BRANO ESTRATTO:
★ ★ ★ ★
Cass. pen. n. 24677/2014

La legittimazione a costituirsi parte civile nei processi per reati ambientali aventi ad oggetto fatti compiuti successivamente al 29 aprile 2006 a seguito della abrogazione dell'art. 18, comma terzo, della L. n. 349 del 1986 derivante dall'entrata in vigore dell'art. 318, comma secondo, lett. a), del D.Lgs. n. 152 del 2006, spetta, in via esclusiva, allo Stato per il risarcimento del danno ambientale di natura pubblica, inteso come lesione dell'interesse pubblico alla integrità e salubrità dell'ambiente, mentre tutti gli altri soggetti, singoli o associati, comprese le Regioni e gli altri enti pubblici territoriali, possono esercitare l'azione civile in sede penale ai sensi dell'art. 2043 cod. civ. solo per ottenere il risarcimento di un danno patrimoniale e non patrimoniale, ulteriore e concreto, conseguente alla lesione di altri loro diritti particolari diversi dall'interesse pubblico alla tutela dell'ambiente, pur se derivante dalla stessa condotta lesiva. (Annulla ai soli effetti civili, App. Venezia, 7 marzo 2013).

Cass. pen. n. 24619/2014

La legittimazione a costituirsi parte civile nei processi per reati ambientali spetta non soltanto al Ministro dell'Ambiente per il risarcimento del danno ambientale ma anche agli enti locali territoriali, i quali deducano di avere subito, per effetto della condotta illecita, un danno diverso da quello ambientale, avente natura anche non patrimoniale. (In applicazione del principio la Corte ha confermato la decisione con la quale era stato riconosciuto al Comune ed alla Regione il risarcimento per danno all'immagine). (Rigetta, Trib. Milano, 2 maggio 2013).
★ ★ ★ ★
ELENCO:
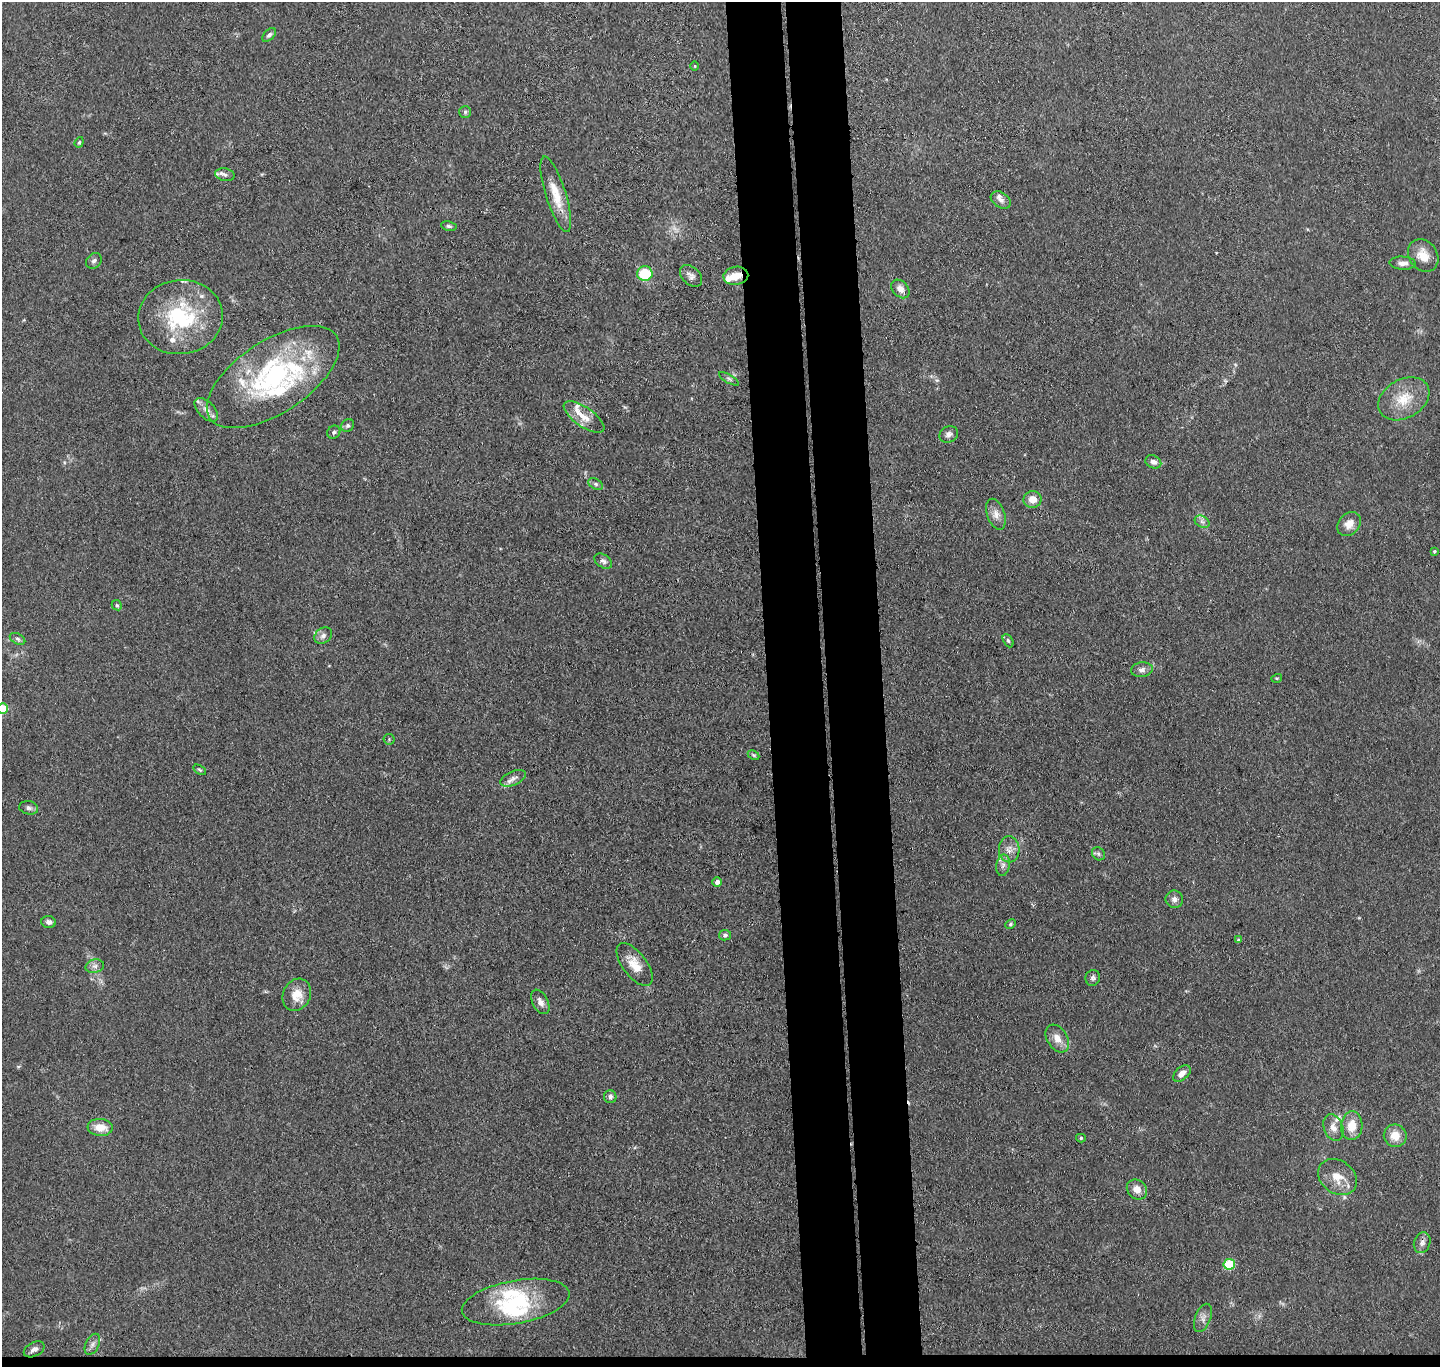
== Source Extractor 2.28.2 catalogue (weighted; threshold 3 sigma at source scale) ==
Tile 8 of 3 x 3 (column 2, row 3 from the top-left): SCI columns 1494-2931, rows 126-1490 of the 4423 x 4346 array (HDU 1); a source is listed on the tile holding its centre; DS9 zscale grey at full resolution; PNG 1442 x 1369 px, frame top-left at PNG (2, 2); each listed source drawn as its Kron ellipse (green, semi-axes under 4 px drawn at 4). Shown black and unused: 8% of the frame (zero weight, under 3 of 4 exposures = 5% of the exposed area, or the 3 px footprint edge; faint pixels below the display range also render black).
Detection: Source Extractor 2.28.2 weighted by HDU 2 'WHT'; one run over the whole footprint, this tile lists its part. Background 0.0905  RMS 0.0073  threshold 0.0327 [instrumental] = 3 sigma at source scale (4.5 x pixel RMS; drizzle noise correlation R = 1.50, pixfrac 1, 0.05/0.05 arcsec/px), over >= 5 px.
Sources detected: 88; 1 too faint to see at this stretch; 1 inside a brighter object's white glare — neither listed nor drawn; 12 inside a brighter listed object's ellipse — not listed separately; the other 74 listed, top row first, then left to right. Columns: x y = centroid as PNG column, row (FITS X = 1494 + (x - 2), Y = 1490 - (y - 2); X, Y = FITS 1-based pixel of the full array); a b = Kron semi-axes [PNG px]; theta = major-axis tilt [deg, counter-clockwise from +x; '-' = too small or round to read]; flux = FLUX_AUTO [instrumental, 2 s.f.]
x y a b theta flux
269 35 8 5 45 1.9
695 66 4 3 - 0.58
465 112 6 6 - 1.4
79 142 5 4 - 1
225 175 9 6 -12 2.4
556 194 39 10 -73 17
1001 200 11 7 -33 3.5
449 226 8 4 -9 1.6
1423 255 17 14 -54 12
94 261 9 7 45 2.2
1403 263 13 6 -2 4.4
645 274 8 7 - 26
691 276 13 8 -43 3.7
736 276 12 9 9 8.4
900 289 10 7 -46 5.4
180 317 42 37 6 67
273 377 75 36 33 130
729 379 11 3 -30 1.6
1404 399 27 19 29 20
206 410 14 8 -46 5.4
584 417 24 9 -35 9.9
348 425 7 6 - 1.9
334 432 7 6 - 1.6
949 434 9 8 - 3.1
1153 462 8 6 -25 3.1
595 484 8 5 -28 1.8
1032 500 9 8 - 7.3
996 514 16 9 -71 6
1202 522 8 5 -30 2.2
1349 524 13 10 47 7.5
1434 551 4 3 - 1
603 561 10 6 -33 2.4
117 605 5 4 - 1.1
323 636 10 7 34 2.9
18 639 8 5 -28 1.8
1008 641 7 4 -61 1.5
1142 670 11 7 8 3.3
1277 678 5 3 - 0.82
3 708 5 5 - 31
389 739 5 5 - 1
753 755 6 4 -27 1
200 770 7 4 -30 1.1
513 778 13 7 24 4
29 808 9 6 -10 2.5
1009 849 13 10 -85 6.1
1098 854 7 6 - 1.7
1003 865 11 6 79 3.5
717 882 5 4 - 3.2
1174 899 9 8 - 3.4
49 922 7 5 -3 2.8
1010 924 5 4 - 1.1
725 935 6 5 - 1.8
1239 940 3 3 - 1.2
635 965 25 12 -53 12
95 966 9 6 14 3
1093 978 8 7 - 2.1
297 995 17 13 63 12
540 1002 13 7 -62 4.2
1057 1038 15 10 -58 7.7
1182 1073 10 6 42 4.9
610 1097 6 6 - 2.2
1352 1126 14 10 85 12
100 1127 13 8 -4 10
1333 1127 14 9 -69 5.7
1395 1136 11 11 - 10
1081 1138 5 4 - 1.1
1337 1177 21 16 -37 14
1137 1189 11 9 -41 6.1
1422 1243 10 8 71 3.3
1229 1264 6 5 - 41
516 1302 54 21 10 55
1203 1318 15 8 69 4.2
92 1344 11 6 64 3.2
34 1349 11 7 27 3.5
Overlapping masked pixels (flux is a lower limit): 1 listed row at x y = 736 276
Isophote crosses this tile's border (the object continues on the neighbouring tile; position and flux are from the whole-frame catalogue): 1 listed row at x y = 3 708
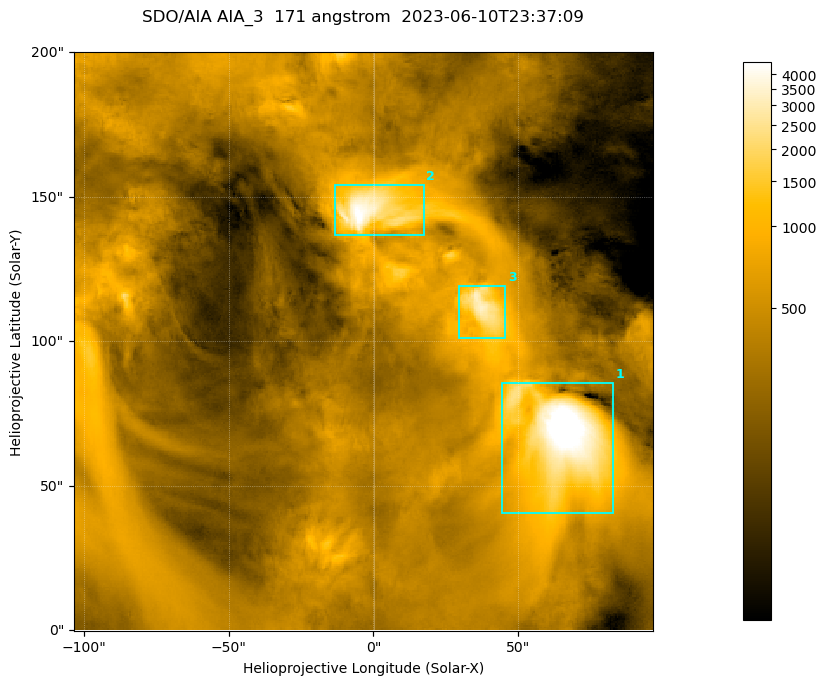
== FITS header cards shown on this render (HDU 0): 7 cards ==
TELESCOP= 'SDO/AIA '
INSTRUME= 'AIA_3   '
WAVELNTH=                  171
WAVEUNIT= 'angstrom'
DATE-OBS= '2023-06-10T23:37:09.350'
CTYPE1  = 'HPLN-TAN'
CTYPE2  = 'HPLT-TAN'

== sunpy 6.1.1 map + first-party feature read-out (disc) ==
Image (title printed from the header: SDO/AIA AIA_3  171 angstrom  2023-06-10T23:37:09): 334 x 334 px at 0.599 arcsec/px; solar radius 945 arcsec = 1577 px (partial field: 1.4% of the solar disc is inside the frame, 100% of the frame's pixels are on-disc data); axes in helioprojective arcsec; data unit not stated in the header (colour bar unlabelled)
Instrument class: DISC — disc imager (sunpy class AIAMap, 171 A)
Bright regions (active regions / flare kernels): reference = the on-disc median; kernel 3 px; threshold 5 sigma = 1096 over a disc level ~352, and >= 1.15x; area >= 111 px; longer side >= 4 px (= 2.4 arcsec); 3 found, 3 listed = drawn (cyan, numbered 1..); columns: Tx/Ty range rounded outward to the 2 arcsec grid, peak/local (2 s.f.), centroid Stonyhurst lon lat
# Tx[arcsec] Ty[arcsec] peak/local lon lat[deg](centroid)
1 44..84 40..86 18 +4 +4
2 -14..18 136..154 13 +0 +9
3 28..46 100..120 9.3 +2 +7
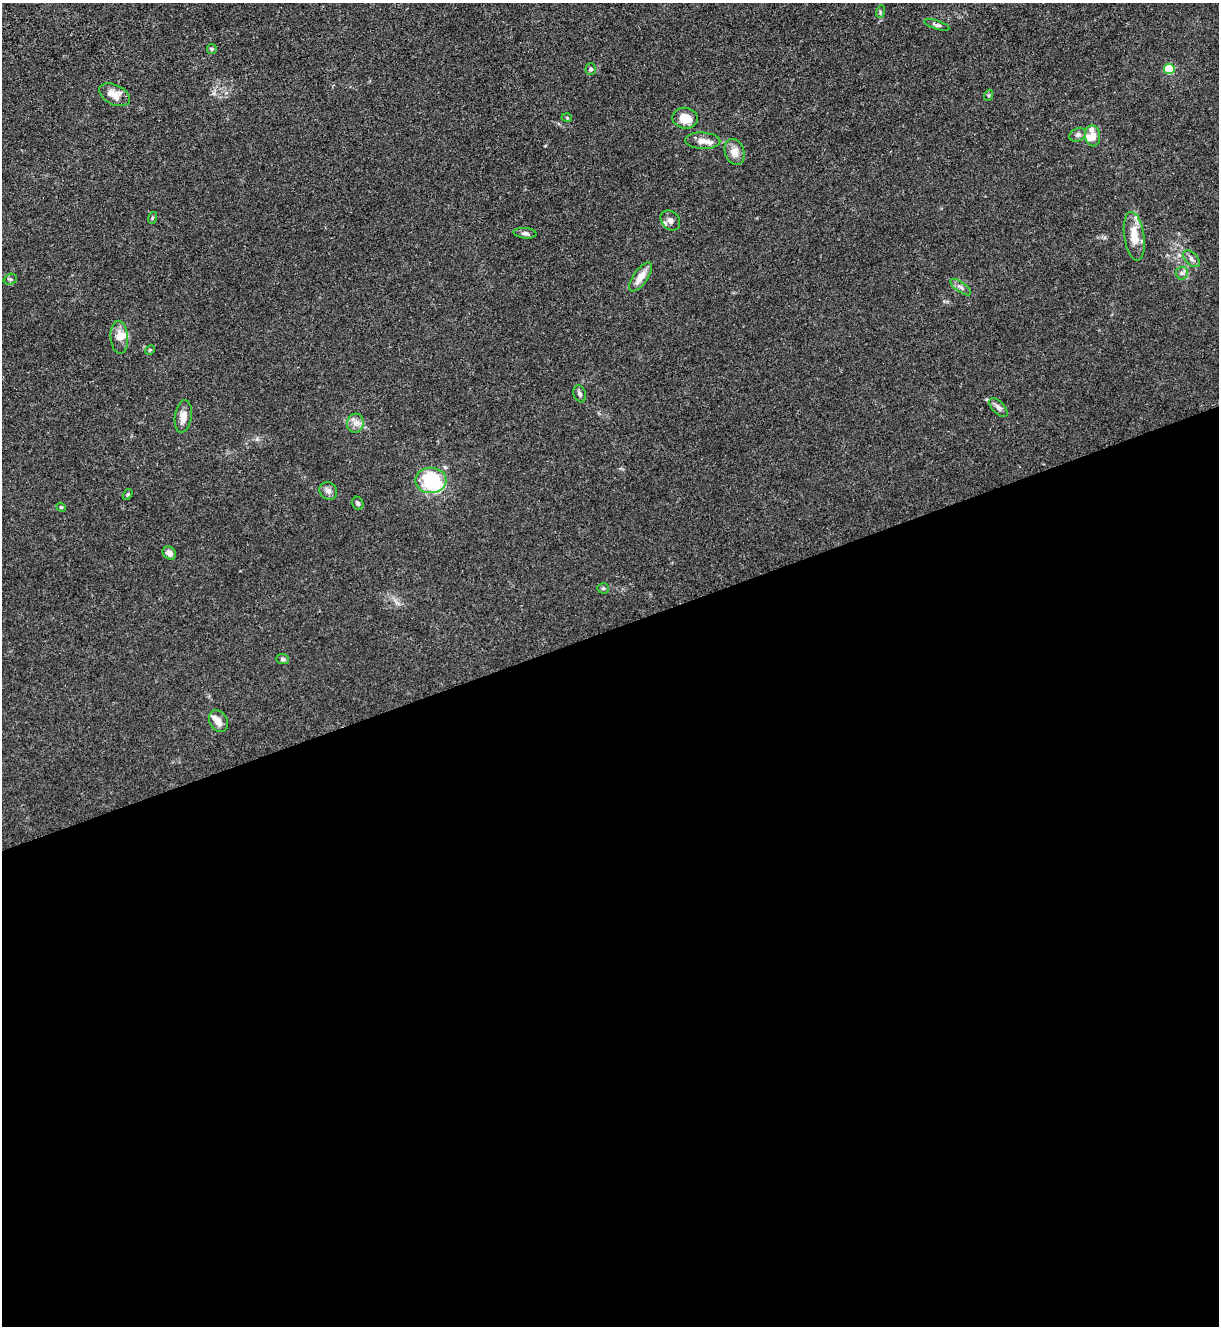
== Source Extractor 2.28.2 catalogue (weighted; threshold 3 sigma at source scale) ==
★ ★ ★ ★
ESERCIZIO: Ripeti per intero e senza alcuna modifica il brano sulle massime della Cassazione relative alla costituzione di parte civile nei reati ambientali. L'elenco qui non ha alcun ruolo.

RISULTATO:
Cass. pen. n. 24677/2014

La legittimazione a costituirsi parte civile nei processi per reati ambientali aventi ad oggetto fatti compiuti successivamente al 29 aprile 2006 a seguito della abrogazione dell'art. 18, comma terzo, della L. n. 349 del 1986 derivante dall'entrata in vigore dell'art. 318, comma secondo, lett. a), del D.Lgs. n. 152 del 2006, spetta, in via esclusiva, allo Stato per il risarcimento del danno ambientale di natura pubblica, inteso come lesione dell'interesse pubblico alla integrità e salubrità dell'ambiente, mentre tutti gli altri soggetti, singoli o associati, comprese le Regioni e gli altri enti pubblici territoriali, possono esercitare l'azione civile in sede penale ai sensi dell'art. 2043 cod. civ. solo per ottenere il risarcimento di un danno patrimoniale e non patrimoniale, ulteriore e concreto, conseguente alla lesione di altri loro diritti particolari diversi dall'interesse pubblico alla tutela dell'ambiente, pur se derivante dalla stessa condotta lesiva. (Annulla ai soli effetti civili, App. Venezia, 7 marzo 2013).

Cass. pen. n. 24619/2014

La legittimazione a costituirsi parte civile nei processi per reati ambientali spetta non soltanto al Ministro dell'Ambiente per il risarcimento del danno ambientale ma anche agli enti locali territoriali, i quali deducano di avere subito, per effetto della condotta illecita, un danno diverso da quello ambientale, avente natura anche non patrimoniale. (In applicazione del principio la Corte ha confermato la decisione con la quale era stato riconosciuto al Comune ed alla Regione il risarcimento per danno all'immagine). (Rigetta, Trib. Milano, 2 maggio 2013).